Consider the symmetric matrix $ A=\left[\begin{matrix} 1 & -1 & 3\\ -1 & 2 & 1 \\ 3 & 1 & 1 \end {matrix}\right]$.
Since it is symmetric, there exists an orthogonal matrix $P$ and $D_1$=$\left[\begin{matrix} -\sqrt{6} & 0 & 0\\ 0 & 4 & 0 \\ 0 & 0 & \sqrt{6} \end {matrix}\right]$ such that$$D_1=P^{-1}AP=P^{t}AP.$$
However, when consider the case when A is congruent to $D_2$, $D_2=\left[\begin{matrix} 1 & 0 & 0\\ 0 & 1 & 0 \\ 0 & 0 & -24 \end {matrix}\right]$, and $Q=\left[\begin{matrix} 1 & 1 & -7\\ 0 & 1 & -4 \\ 0 & 0 & 1 \end {matrix}\right]$ we have that $$A=Q^{t}D_2Q.$$
So, $D_1$ doesn't equal to $D_2$.
My question is what is the missing point so that this weird thing happened. Thank you!

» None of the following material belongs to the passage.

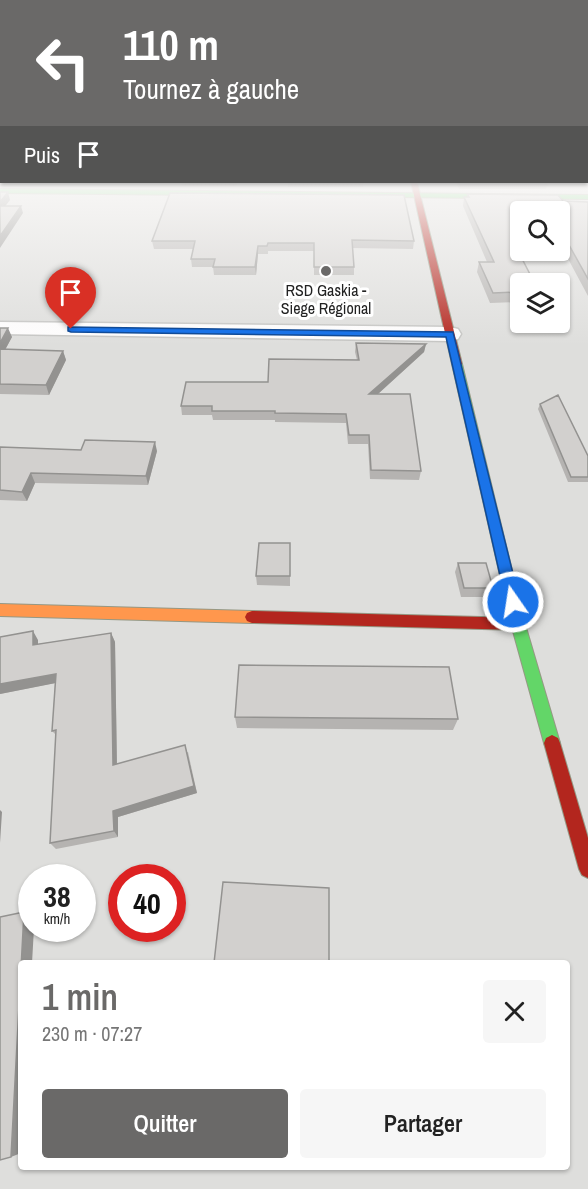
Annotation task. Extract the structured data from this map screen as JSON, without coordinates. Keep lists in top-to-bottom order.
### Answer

Congruency is different from similarity in that the former does not preserve the eigenvalues, but it does preserves the sign of them.
Example: $$ \begin{bmatrix} 1 & 0 \\ 0 & 2 \end{bmatrix}, \quad \begin{bmatrix} 1 & 0 \\ 0 & 1 \end{bmatrix} $$ you could clearly give a congruence between these matrices.